As obedient children, do not conform to the evil desires you had when you lived in ignorance.
(NIV)


Have you ever heard the verse, "Train a child in the way he should go, and when he is old he will not turn from it." (Prov 22:6)? It is a very common verse, but I think that it is one of the most misused verses in the Bible, because of the way it was translated. I don't want to do a full commentary on this verse right now, but I do want to clear one thing up, because I think that it can relate to this verse.

Most people read this and cling to it as a promise that if they raise their children correctly, then when they are old those children will stay close to God. Whether or not that is true, it has little to do with this verse. The phrase, "the way he should go" would be more properly translated as "the way he is bent" (or one could say, "the way he would go). This verse is a theological teaching on the nature of children. We are born with a bent. We are born, headed in a certain direction, promoted by our natural desires.

This verse is not a good promise, it is a warning. If you raise a child according to his bent, his nature, then when he is old, that is how he is going to live.

I might do some commentary on Proverbs 22 at one point, so I won't go any further. Notice though that the current verse we are looking at relates us to little children, and tells us not to conform to our evil desires (i.e. our former bent).

Maybe we used to do just what we wanted, when we wanted it, and maybe even the good things we did really had a motivation to please ourselves.

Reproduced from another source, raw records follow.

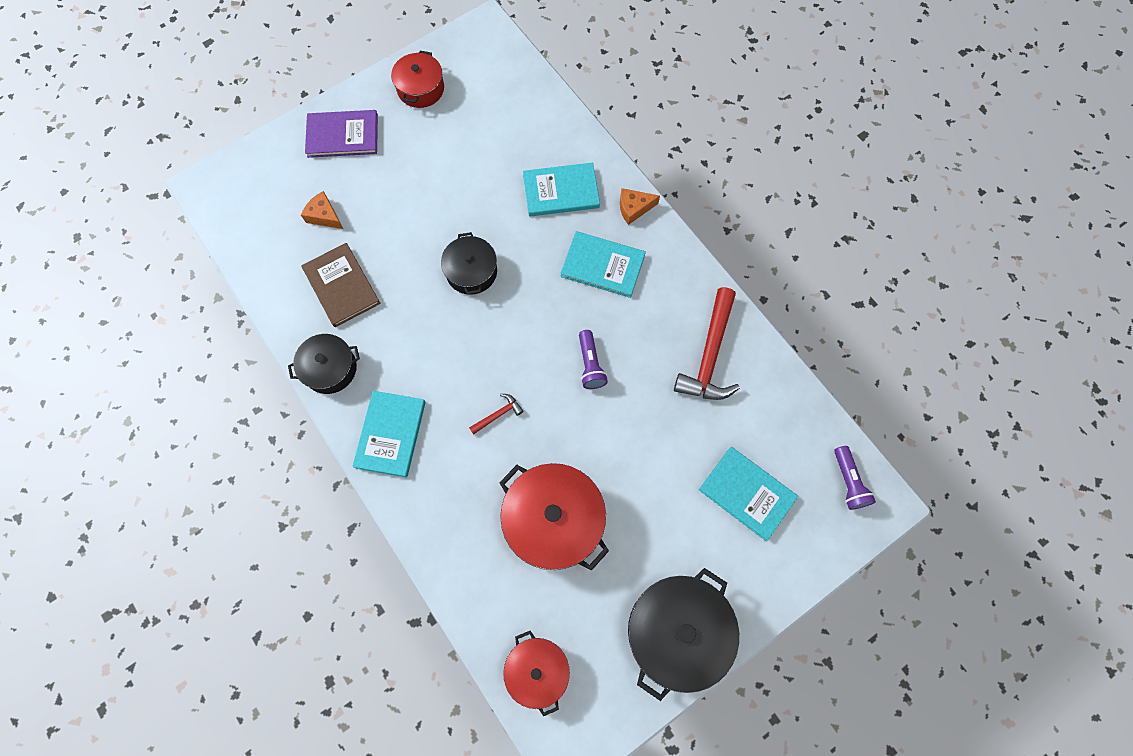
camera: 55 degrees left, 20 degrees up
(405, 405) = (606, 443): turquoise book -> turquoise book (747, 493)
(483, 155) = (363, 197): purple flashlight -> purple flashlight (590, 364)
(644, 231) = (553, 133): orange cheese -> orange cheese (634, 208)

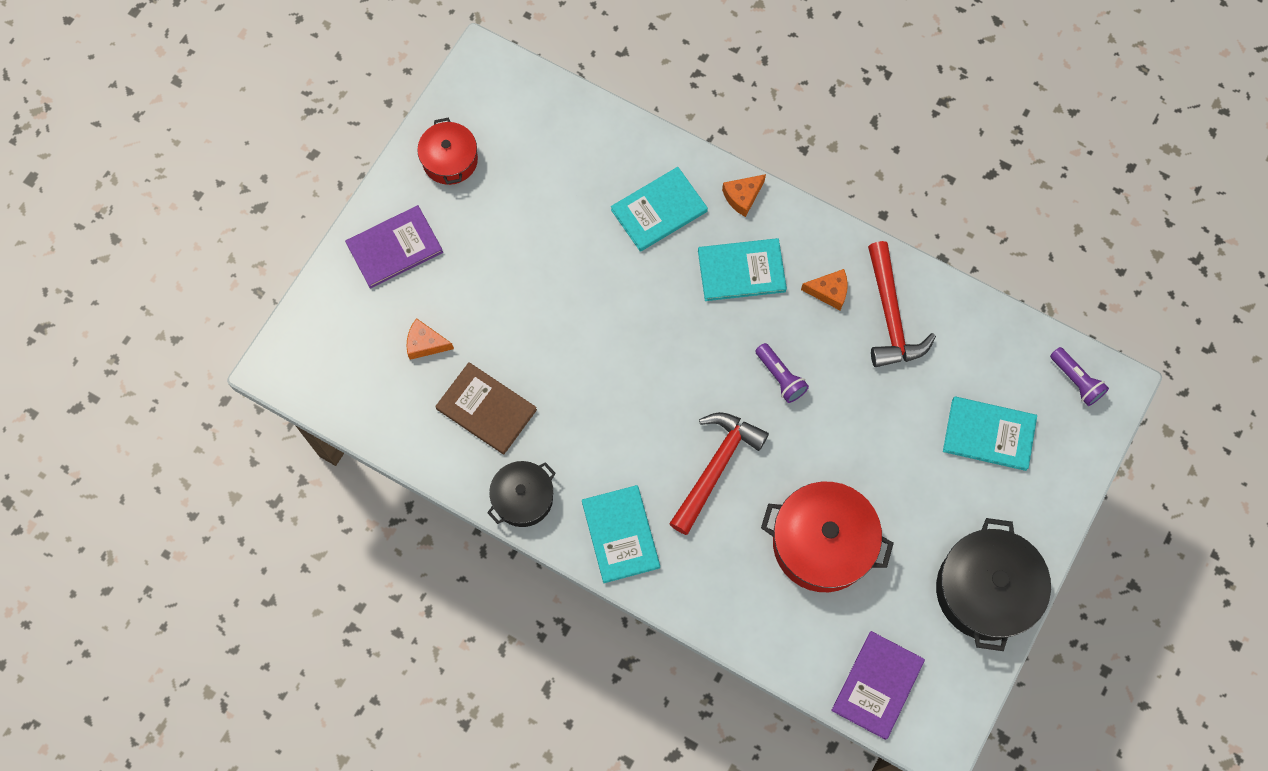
camera: 25 degrees left, 0 degrees up
(471, 271) = (612, 335): black pot -> none
(498, 414) = (716, 467): red hammer -> red hammer, size x2.22
(537, 670) = (877, 685): red pot -> purple book
(667, 313) = (829, 291): none -> orange cheese

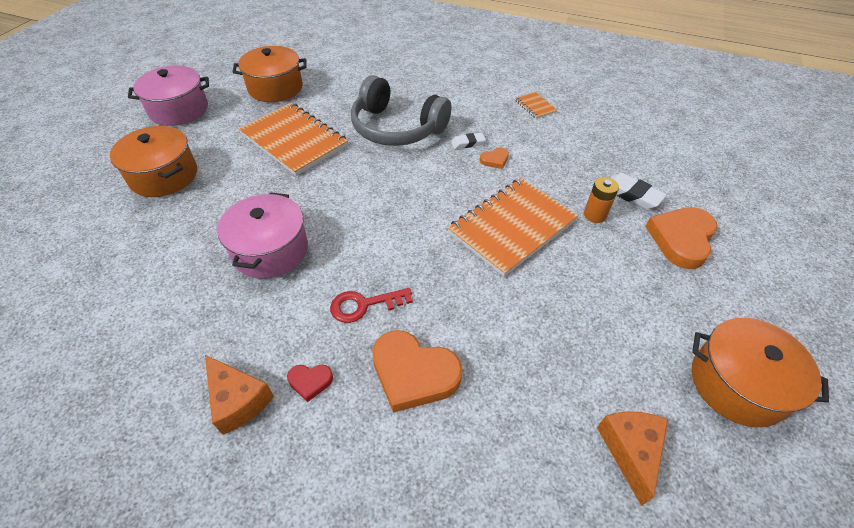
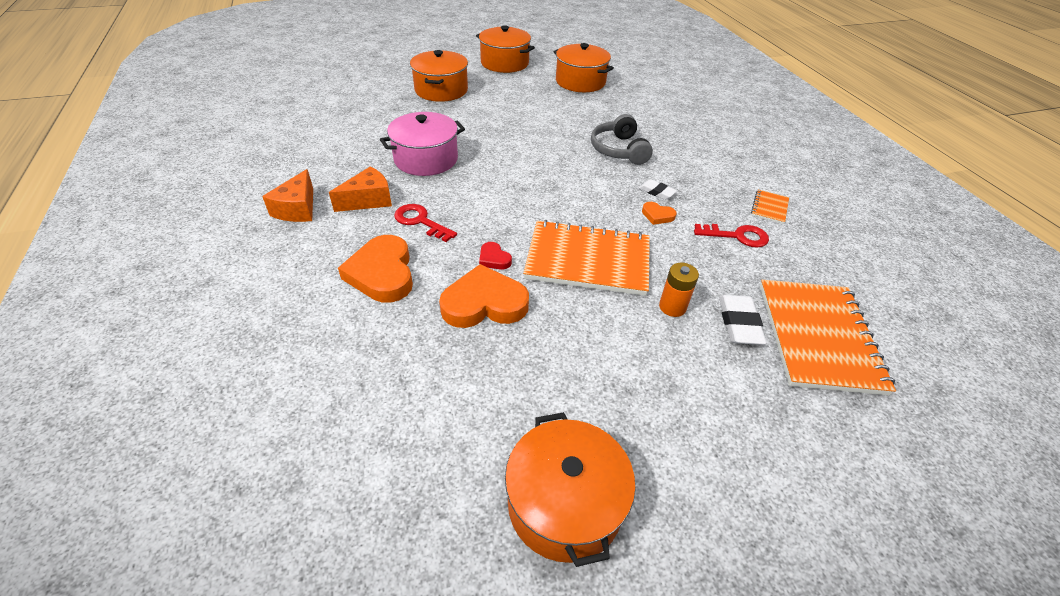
camera: 50 degrees right, 5 degrees down
(179, 110) = (504, 63): pink pot -> orange pot
(294, 140) = (538, 116): orange notebook -> orange notebook (818, 337)
(310, 381) = (335, 230): red heart -> red heart (494, 259)
(396, 128) = (618, 150): grey headphones -> grey headphones, size x0.66
(550, 139) = (737, 236): none -> red key
(630, 450) = (412, 437): orange cheese -> orange cheese (368, 200)
(681, 239) = (723, 387): orange heart -> orange heart (484, 303)

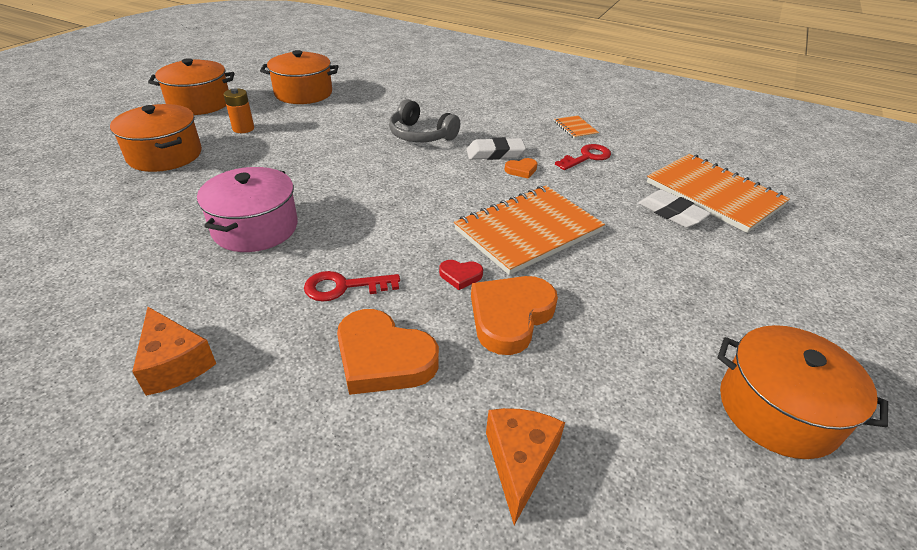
camera: 45 degrees left, 5 degrees down
(368, 200) = (253, 301): orange cheese -> orange cheese (519, 462)
(656, 192) = (495, 153): white eraser -> white eraser, size x1.58
(672, 307) = (625, 228): orange battery -> orange battery (243, 128)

There was something we wanted, and we would do what it took to get it.

But as obedient children, we will put away those evil desires, and seek to please God instead.

This is one of those verses that comes in so handy when you are seeking to live the day to day life. Keep this one on a 3x5 card. Carry it with you. Memorize it so that it comes to mind when you are in that desperate situation and the temptations seem insurmountable.